Sunday, September 19, 2021
I think of you everyday.
U left an everlasting comfort over my heart.
And for right now a painful emptiness in my life
You always knew exactly what to say.
And when not say anything.
I'm over whelmed with rage as I can't understand how people like Darren are taken to early.
He sang with me on our random car trips.
He took care of me on the days I just couldn't.
Darren was my friend, we both laughed and cried together. Doesn't matter what day or what time it was Darren always made sure he had a coffee waiting for me, and always knew the key to my soul, was his amazing cooking.

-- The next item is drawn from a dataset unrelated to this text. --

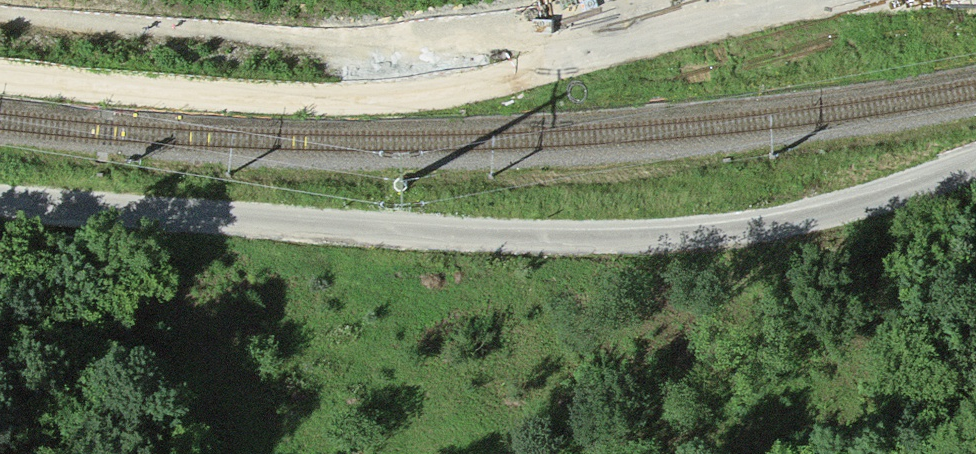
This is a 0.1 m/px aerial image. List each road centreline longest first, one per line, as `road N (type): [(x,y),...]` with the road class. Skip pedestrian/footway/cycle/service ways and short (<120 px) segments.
road 1 (track): [(0,199),(493,234),(674,234),(830,209),(975,163)]
road 2 (track): [(0,9),(353,41),(649,10),(861,0)]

He believed in me, encouraged me, made me feel beautiful, and always pushed me to be better. He spent hours helping me. And I use his memory to imprint on my boys life's, as everybody deserves to have amazing person like him in the world.

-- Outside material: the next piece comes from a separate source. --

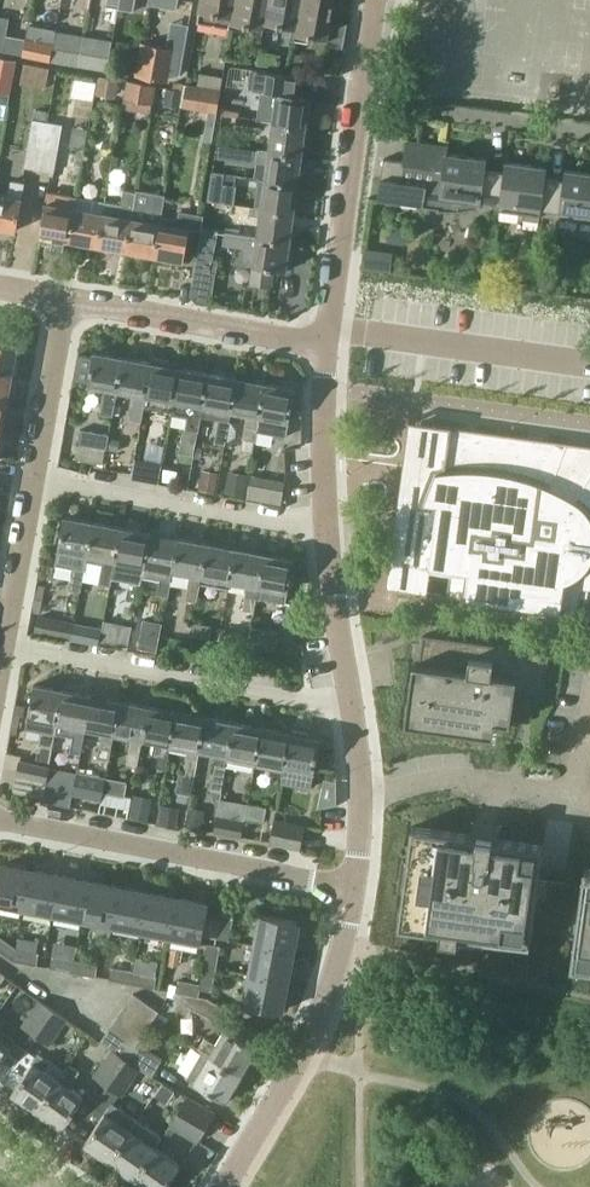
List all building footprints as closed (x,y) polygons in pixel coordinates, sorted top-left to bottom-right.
[(74,0),(62,0),(60,10),(72,13),(74,0)] [(119,4),(119,7),(134,10),(136,0),(119,0),(119,4)] [(163,12),(176,14),(179,0),(165,0),(163,12)] [(232,17),(233,17),(236,0),(201,0),(199,11),(232,17)] [(233,17),(232,17),(231,22),(264,28),(265,22),(264,22),(268,0),(236,0),(233,17)] [(264,22),(265,22),(296,28),(297,28),(302,0),(268,0),(264,22)] [(297,28),(296,28),(296,34),(328,40),(336,0),(302,0),(297,28)] [(0,16),(0,50),(4,51),(10,18),(0,16)] [(79,65),(84,36),(67,33),(62,62),(79,65)] [(26,38),(23,54),(32,56),(51,60),(54,44),(35,40),(26,38)] [(92,67),(107,70),(112,41),(98,38),(92,67)] [(165,80),(169,77),(180,75),(184,53),(174,52),(174,49),(142,43),(136,75),(165,80)] [(257,64),(279,67),(281,55),(259,51),(257,64)] [(303,55),(293,53),(291,68),(309,70),(311,63),(303,62),(303,55)] [(0,57),(0,92),(11,94),(18,60),(0,57)] [(274,122),(306,126),(310,96),(296,94),(299,76),(254,70),(251,89),(264,91),(262,104),(260,120),(274,122)] [(199,85),(221,89),(223,76),(201,73),(199,85)] [(97,94),(116,98),(119,79),(100,75),(97,94)] [(157,84),(128,79),(124,98),(125,99),(123,109),(151,113),(152,103),(153,103),(157,84)] [(221,90),(188,84),(184,106),(208,110),(203,141),(212,143),(221,90)] [(169,87),(166,103),(182,105),(184,90),(169,87)] [(39,170),(48,122),(49,111),(35,108),(33,119),(24,167),(39,170)] [(272,133),(270,151),(302,155),(306,126),(274,122),(260,120),(238,116),(236,128),(272,133)] [(63,125),(48,122),(39,170),(55,172),(63,125)] [(378,201),(426,207),(428,191),(442,193),(448,154),(449,147),(407,141),(405,162),(384,159),(378,201)] [(234,145),(219,143),(217,156),(225,157),(233,151),(234,145)] [(297,184),(302,155),(270,151),(259,149),(257,162),(268,163),(266,179),(297,184)] [(428,191),(426,207),(439,209),(438,210),(443,211),(457,211),(465,210),(473,209),(481,207),(482,200),(500,202),(505,171),(486,169),(487,159),(448,154),(442,193),(428,191)] [(505,171),(500,202),(499,210),(541,216),(542,208),(560,211),(565,179),(546,177),(548,168),(506,162),(505,171)] [(565,179),(560,211),(559,218),(589,223),(589,173),(566,170),(565,179)] [(224,173),(213,171),(208,200),(220,202),(224,173)] [(260,178),(255,207),(293,212),(297,184),(266,179),(260,178)] [(0,194),(0,227),(16,230),(24,183),(12,181),(9,196),(0,194)] [(132,217),(127,249),(155,254),(161,222),(166,195),(137,189),(137,192),(132,217)] [(105,201),(98,244),(127,249),(132,217),(137,192),(124,190),(122,204),(105,201)] [(40,234),(68,239),(76,196),(48,191),(40,234)] [(76,196),(68,239),(98,244),(105,201),(76,196)] [(293,212),(255,207),(236,204),(235,215),(261,218),(258,236),(289,241),(293,212)] [(161,222),(155,254),(183,259),(189,229),(201,231),(203,216),(179,211),(177,225),(161,222)] [(217,228),(202,226),(197,255),(211,258),(217,228)] [(292,253),(288,252),(289,241),(258,236),(225,231),(224,243),(246,246),(245,255),(253,265),(251,282),(270,285),(272,268),(285,270),(285,269),(289,269),(292,253)] [(389,269),(392,252),(367,249),(365,266),(389,269)] [(12,375),(17,344),(0,341),(0,373),(12,375)] [(113,415),(118,389),(124,358),(94,352),(93,357),(78,354),(74,380),(89,383),(106,386),(101,413),(113,415)] [(152,363),(124,358),(118,389),(136,392),(131,419),(142,421),(147,394),(152,363)] [(152,363),(147,394),(175,399),(181,368),(169,366),(170,361),(153,358),(152,363)] [(210,373),(181,368),(175,399),(191,402),(186,429),(199,431),(204,405),(210,373)] [(7,403),(12,375),(0,373),(0,401),(7,403)] [(238,379),(210,373),(204,405),(221,408),(218,420),(216,442),(226,444),(232,410),(238,379)] [(266,384),(238,379),(232,410),(248,413),(244,439),(256,441),(258,432),(261,415),(266,384)] [(295,389),(266,384),(261,415),(258,432),(286,437),(295,389)] [(421,422),(416,460),(414,476),(404,478),(404,480),(406,479),(405,517),(408,517),(403,554),(402,563),(451,570),(447,595),(589,615),(589,445),(421,422)] [(107,449),(109,440),(110,435),(81,430),(78,443),(107,449)] [(119,442),(109,440),(107,449),(118,451),(119,442)] [(159,483),(163,463),(145,459),(141,479),(159,483)] [(178,471),(164,468),(162,481),(175,483),(178,471)] [(200,488),(215,491),(218,472),(203,469),(200,488)] [(227,469),(223,490),(243,494),(246,472),(227,469)] [(250,474),(246,496),(262,498),(265,477),(250,474)] [(87,561),(89,553),(94,521),(65,516),(55,564),(75,568),(71,589),(81,591),(87,561)] [(118,559),(123,527),(94,521),(89,553),(87,561),(103,564),(99,583),(112,585),(117,559),(118,559)] [(145,564),(151,532),(123,527),(118,559),(145,564)] [(180,537),(151,532),(145,564),(143,575),(145,575),(145,576),(160,579),(160,578),(171,580),(173,569),(174,569),(180,537)] [(209,543),(180,537),(174,569),(192,573),(186,600),(198,602),(201,584),(209,543)] [(237,548),(209,543),(201,584),(229,589),(231,580),(237,548)] [(265,553),(237,548),(231,580),(249,583),(243,610),(254,612),(259,585),(265,553)] [(265,553),(259,585),(276,589),(274,601),(285,603),(294,559),(265,553)] [(308,570),(307,560),(294,560),(293,567),(308,570)] [(172,581),(161,579),(158,594),(169,596),(172,581)] [(37,584),(32,612),(41,613),(46,586),(37,584)] [(36,631),(62,636),(65,622),(39,616),(36,631)] [(144,619),(138,647),(157,651),(159,640),(160,635),(163,623),(144,619)] [(100,641),(117,644),(122,623),(104,620),(102,629),(100,641)] [(212,626),(193,623),(191,635),(210,638),(212,626)] [(91,627),(88,641),(99,644),(100,641),(102,629),(91,627)] [(277,632),(253,628),(250,646),(274,650),(277,632)] [(424,635),(423,640),(420,664),(414,663),(407,709),(429,712),(427,726),(473,732),(475,718),(511,723),(515,691),(528,693),(527,698),(529,698),(530,694),(544,696),(550,652),(424,635)] [(53,746),(58,721),(57,721),(63,689),(34,684),(26,726),(42,729),(40,743),(53,746)] [(92,695),(63,689),(57,721),(58,721),(74,724),(71,736),(74,736),(68,763),(77,765),(82,738),(84,739),(86,727),(92,695)] [(121,701),(92,695),(86,727),(104,730),(99,757),(110,759),(115,732),(121,701)] [(138,764),(143,738),(149,706),(121,701),(115,732),(132,735),(127,762),(138,764)] [(143,738),(171,743),(177,712),(149,706),(143,738)] [(206,717),(177,712),(171,743),(190,747),(181,792),(187,793),(185,803),(190,804),(201,749),(206,717)] [(22,715),(15,714),(12,733),(19,734),(22,715)] [(206,717),(201,749),(218,752),(211,790),(221,792),(227,761),(234,722),(206,717)] [(262,728),(234,722),(227,761),(255,766),(262,728)] [(255,766),(284,772),(291,734),(262,728),(255,766)] [(291,734),(284,772),(282,783),(311,789),(321,739),(309,737),(310,733),(292,730),(291,734)] [(52,748),(42,746),(39,761),(49,762),(52,748)] [(169,757),(159,756),(157,768),(167,770),(169,757)] [(14,790),(42,796),(44,786),(46,787),(50,766),(20,759),(14,790)] [(75,785),(104,791),(107,777),(77,771),(75,785)] [(104,791),(126,795),(128,781),(107,777),(104,791)] [(71,806),(72,798),(73,792),(46,787),(44,786),(42,796),(42,801),(71,806)] [(148,818),(151,800),(133,797),(130,815),(148,818)] [(177,828),(180,812),(181,807),(161,804),(158,824),(177,828)] [(248,804),(245,818),(264,821),(267,807),(248,804)] [(190,807),(187,825),(203,828),(206,810),(190,807)] [(301,850),(304,834),(306,824),(275,818),(277,809),(272,809),(270,822),(274,823),(270,844),(301,850)] [(237,817),(217,813),(214,831),(234,835),(237,817)] [(486,928),(485,938),(502,941),(504,924),(533,928),(544,844),(501,838),(502,825),(500,825),(500,831),(473,827),(474,821),(472,821),(470,834),(412,826),(407,861),(402,860),(398,892),(403,892),(401,909),(415,911),(413,929),(441,933),(440,939),(458,942),(460,924),(486,928)] [(24,908),(32,870),(1,864),(0,869),(0,903),(24,908)] [(585,867),(574,950),(589,952),(589,868),(585,867)] [(61,875),(32,870),(24,908),(53,913),(61,875)] [(83,919),(90,881),(61,875),(53,913),(83,919)] [(119,887),(90,881),(83,919),(100,922),(98,933),(110,936),(112,925),(119,887)] [(112,925),(141,930),(149,892),(119,887),(112,925)] [(178,898),(149,892),(141,930),(171,936),(178,898)] [(178,898),(171,936),(201,942),(208,904),(178,898)] [(229,939),(233,917),(222,914),(217,937),(229,939)] [(263,915),(257,945),(293,951),(299,922),(263,915)] [(15,962),(18,950),(0,937),(0,951),(15,962)] [(208,943),(204,965),(216,967),(220,946),(208,943)] [(257,945),(251,974),(287,982),(293,951),(257,945)] [(169,947),(165,965),(176,967),(179,949),(169,947)] [(40,954),(18,950),(15,962),(37,966),(40,954)] [(51,969),(72,973),(75,961),(53,957),(51,969)] [(98,965),(75,961),(72,973),(96,977),(98,965)] [(212,989),(216,967),(204,965),(200,984),(178,980),(178,985),(176,992),(198,996),(200,987),(212,989)] [(110,979),(131,983),(133,972),(112,968),(110,979)] [(157,976),(133,972),(131,983),(154,988),(157,976)] [(282,1011),(287,982),(251,974),(245,1004),(282,1011)] [(173,996),(176,992),(178,985),(170,983),(168,996),(173,997),(173,996)] [(208,997),(198,996),(176,992),(173,996),(217,1023),(226,1009),(208,997)] [(133,995),(125,1007),(150,1024),(158,1012),(133,995)] [(23,1025),(36,1034),(54,1009),(41,1000),(23,1025)] [(125,1007),(116,1019),(141,1036),(150,1024),(125,1007)] [(68,1019),(54,1009),(36,1034),(50,1044),(68,1019)] [(135,1045),(141,1036),(116,1019),(108,1031),(133,1048),(135,1045)] [(17,1040),(2,1030),(5,1025),(0,1021),(0,1063),(17,1040)] [(198,1049),(201,1051),(242,1074),(258,1047),(225,1028),(216,1044),(205,1037),(198,1049)] [(100,1043),(112,1051),(125,1060),(127,1057),(133,1048),(108,1031),(100,1043)] [(161,1063),(135,1045),(133,1048),(127,1057),(141,1067),(153,1076),(161,1063)] [(125,1060),(112,1051),(95,1076),(108,1085),(125,1060)] [(227,1101),(242,1074),(201,1051),(186,1077),(227,1101)] [(34,1112),(37,1109),(58,1079),(65,1068),(51,1059),(50,1060),(39,1053),(33,1061),(33,1062),(12,1091),(24,1099),(21,1103),(34,1112)] [(122,1094),(141,1067),(127,1057),(125,1060),(108,1085),(122,1094)] [(84,1097),(70,1087),(80,1070),(69,1063),(65,1068),(58,1079),(37,1109),(63,1127),(84,1097)] [(187,1096),(178,1111),(206,1127),(214,1113),(187,1096)] [(85,1141),(109,1159),(130,1130),(137,1119),(113,1102),(85,1141)] [(197,1141),(206,1127),(178,1111),(170,1125),(171,1125),(163,1137),(159,1141),(164,1145),(176,1128),(197,1141)] [(155,1148),(159,1141),(163,1137),(137,1119),(130,1130),(109,1159),(133,1176),(154,1147),(155,1148)] [(155,1148),(154,1147),(133,1176),(149,1186),(164,1186),(179,1165),(155,1148)]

Words don't even explain the impact this man had onnmy life. And I know he is giving a big ole thumbs up and always has my back.

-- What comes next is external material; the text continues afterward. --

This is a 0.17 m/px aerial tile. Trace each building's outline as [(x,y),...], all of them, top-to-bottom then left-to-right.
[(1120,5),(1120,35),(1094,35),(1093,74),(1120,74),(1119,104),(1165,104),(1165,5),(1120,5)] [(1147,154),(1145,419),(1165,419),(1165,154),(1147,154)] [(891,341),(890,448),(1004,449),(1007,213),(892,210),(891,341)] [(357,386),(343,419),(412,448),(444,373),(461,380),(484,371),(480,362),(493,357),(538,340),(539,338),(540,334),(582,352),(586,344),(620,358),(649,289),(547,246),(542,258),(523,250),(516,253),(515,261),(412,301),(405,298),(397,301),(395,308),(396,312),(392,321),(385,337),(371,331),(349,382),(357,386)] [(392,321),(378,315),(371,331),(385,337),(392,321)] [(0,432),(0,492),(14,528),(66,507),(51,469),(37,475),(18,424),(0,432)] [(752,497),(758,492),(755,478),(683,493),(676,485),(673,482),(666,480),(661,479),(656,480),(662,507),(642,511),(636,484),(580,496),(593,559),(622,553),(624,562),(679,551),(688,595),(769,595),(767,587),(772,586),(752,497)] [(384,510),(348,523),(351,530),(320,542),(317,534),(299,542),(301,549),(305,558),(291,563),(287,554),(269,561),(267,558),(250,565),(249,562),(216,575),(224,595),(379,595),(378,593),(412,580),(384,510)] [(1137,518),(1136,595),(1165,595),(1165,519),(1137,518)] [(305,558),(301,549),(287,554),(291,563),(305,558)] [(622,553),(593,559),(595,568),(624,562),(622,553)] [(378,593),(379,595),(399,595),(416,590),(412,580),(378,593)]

"OH darling, your better than that" one of many things Darren said that will shape my life and I will hold close to my heart. In the time I knew Darren, he grew to be my Best friend.
So I pray for his family, his 2 daughters and Son, who he never stopped talking about. I pray for anyone who is still feeling the impact of this angel leaving us. For the person who no longer hears his encouraging voice. For his brothers and sisters who longer have a brother to have their back.
Remember to treasure every moment with the person who brings u joy. In a blink an eye, they could be gone. So I say goodbye to you my friend.
I love you. And thank u for being part of my life.